**Deskripsi Tugas**
Kembalikan bagian teks tentang teori belajar antara "Implikasi teori ini" dan "hukuman yang menyakitkan.", termasuk keduanya, tanpa mengubah satu kata pun.

**Teks yang Diberikan**

━━━━━━━━━━

Implikasi teori ini ialah bahwa guru harus berhati-hati dalam menentukan jenis hadiah dan hukuman. Guru harus mengetahui benar kesenangan siswanya. Hukuman harus benar-benar sesuatu yang tidak disukai anak, dan sebaliknya hadiah merupakan hal yang sangat disukai anak. Jangan sampai anak diberi hadiah menganggapnya sebagai hukuman atau sebaliknya, apa yang menurut guru adalah hukuman bagi siswa dianggap sebagai hadiah. Contoh, anak yang suka bermain sepakbola, akan menganggap pemberian waktu untuk bermain sepakbola adalah hadiah, sebaliknya, melarang untuk sementara waktu tidak bermain sepakbola adalah hukuman yang menyakitkan.
Beberapa linguis dan ahli psikologi sependapat bahwa model Skinner tentang perilaku berbahasa dapat diterima secara memadai untuk kapasitas memperoleh bahasa, untuk perkembangan bahasa itu sendiri, untuk hakikat bahasa dan teori makna.
Teori yang tak kalah menariknya untuk kita kaji adalah Teori Pembiasaan Klasik dari Pavlov (1848-1936) yang merupakan teori stimulus – respons yang pertama menjadi dasar lahirnya teori-teori Stimulus – Respons yang lainnya. Pavlov berpendapat bahwa pembelajaran merupakan rangkaian panjang dari respons-respons yang dibiasakan. Menurut teori Pembiasaan Klasik ini kemampuan seseorang untuk membentuk respons-respons yang dibiasakan berhubungan erat dengan jenis sistem yang digunakan. Teori ini percaya adanya perbedaan-perbedaan yang dibawa sejak lahir dalam kemampuan belajar. Respons yang dibiasakan (RD) dapat diperkuat dengan ulangan-ulangan teratur dan intensif. Pavlov tidak percaya dengan pengertian atau pemahaman atau apa yang disebut insight (kecepatan melihat hubungan-hubungan di dalam pikiran). Jadi dapat dikatakan bagi Pavlov respons yang dibiasakan adalah unit dasar pembelajaran yang paling baik.

━━━━━━━━━━

**Bagian Data**
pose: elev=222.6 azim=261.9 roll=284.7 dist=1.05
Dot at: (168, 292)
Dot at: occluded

━━━━━━━━━━

**Jawaban Tugas**
Implikasi teori ini ialah bahwa guru harus berhati-hati dalam menentukan jenis hadiah dan hukuman. Guru harus mengetahui benar kesenangan siswanya. Hukuman harus benar-benar sesuatu yang tidak disukai anak, dan sebaliknya hadiah merupakan hal yang sangat disukai anak. Jangan sampai anak diberi hadiah menganggapnya sebagai hukuman atau sebaliknya, apa yang menurut guru adalah hukuman bagi siswa dianggap sebagai hadiah. Contoh, anak yang suka bermain sepakbola, akan menganggap pemberian waktu untuk bermain sepakbola adalah hadiah, sebaliknya, melarang untuk sementara waktu tidak bermain sepakbola adalah hukuman yang menyakitkan.